▶ Exercise aim
Scan the material for the word "root" and copy each line where it occurs.

▶ Given entries
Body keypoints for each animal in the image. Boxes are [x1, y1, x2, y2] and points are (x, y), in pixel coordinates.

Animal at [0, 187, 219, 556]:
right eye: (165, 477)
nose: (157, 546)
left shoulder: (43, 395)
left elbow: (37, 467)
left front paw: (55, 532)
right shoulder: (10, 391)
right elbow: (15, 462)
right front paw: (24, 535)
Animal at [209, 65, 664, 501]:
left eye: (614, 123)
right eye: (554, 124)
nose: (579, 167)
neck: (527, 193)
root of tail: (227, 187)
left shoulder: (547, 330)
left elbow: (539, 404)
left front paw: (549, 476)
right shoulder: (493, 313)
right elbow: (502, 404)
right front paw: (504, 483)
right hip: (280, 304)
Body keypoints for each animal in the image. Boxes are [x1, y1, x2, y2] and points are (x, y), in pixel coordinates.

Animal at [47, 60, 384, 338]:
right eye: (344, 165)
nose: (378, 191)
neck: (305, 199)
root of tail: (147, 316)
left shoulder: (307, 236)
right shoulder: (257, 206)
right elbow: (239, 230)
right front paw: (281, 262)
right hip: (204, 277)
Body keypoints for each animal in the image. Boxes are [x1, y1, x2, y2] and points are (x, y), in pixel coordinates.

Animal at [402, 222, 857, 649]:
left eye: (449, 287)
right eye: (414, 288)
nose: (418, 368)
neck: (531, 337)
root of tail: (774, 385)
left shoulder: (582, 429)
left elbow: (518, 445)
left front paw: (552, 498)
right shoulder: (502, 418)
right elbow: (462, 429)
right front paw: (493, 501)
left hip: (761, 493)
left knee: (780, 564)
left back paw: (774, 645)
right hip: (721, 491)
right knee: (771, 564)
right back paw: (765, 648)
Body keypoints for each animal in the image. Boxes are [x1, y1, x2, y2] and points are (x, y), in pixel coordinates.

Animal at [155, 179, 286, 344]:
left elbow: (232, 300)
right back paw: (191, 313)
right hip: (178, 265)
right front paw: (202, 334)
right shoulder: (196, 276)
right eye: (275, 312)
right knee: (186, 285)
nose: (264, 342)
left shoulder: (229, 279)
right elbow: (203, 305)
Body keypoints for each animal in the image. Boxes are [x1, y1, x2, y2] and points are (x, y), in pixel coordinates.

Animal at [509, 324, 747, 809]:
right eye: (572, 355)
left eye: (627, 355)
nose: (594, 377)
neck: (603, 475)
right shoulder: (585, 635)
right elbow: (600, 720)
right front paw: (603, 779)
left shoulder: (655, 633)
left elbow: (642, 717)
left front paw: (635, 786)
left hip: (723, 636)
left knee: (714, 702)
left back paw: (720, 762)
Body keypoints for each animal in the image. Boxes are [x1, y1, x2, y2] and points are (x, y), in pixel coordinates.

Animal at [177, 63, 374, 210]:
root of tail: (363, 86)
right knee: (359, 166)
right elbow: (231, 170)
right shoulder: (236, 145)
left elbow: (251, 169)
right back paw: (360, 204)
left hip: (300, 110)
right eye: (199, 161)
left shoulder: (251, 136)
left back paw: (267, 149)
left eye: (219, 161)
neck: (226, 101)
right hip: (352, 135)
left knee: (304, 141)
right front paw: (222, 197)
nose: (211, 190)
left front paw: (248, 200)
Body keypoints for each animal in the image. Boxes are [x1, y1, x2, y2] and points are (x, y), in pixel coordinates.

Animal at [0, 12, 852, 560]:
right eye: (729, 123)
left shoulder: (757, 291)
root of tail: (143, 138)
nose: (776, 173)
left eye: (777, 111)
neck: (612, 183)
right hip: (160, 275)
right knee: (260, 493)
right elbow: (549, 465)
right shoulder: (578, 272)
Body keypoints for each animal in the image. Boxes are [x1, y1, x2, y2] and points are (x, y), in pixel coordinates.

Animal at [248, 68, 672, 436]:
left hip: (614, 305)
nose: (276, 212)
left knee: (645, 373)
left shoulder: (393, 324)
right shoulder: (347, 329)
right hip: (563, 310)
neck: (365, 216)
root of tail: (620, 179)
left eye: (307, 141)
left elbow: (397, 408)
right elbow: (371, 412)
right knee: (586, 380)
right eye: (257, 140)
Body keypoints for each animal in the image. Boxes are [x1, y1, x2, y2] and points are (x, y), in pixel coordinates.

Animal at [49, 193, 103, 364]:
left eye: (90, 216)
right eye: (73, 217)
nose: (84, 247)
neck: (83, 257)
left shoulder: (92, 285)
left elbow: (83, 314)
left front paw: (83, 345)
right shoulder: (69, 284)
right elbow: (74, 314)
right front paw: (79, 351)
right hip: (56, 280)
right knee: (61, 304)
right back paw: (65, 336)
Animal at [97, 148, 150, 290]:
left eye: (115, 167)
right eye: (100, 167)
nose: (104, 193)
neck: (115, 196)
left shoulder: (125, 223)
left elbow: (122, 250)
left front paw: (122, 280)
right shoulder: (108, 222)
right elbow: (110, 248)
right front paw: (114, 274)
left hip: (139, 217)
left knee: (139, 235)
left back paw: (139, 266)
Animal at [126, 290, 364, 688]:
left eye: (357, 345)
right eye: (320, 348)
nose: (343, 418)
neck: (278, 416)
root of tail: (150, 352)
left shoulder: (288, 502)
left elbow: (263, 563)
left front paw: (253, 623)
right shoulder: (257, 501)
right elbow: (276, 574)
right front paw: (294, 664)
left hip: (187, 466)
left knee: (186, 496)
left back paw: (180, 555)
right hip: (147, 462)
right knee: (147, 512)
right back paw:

▶ Exercise solution
root of tail: (227, 187)
root of tail: (147, 316)
root of tail: (774, 385)
root of tail: (363, 86)
root of tail: (143, 138)
root of tail: (620, 179)
root of tail: (150, 352)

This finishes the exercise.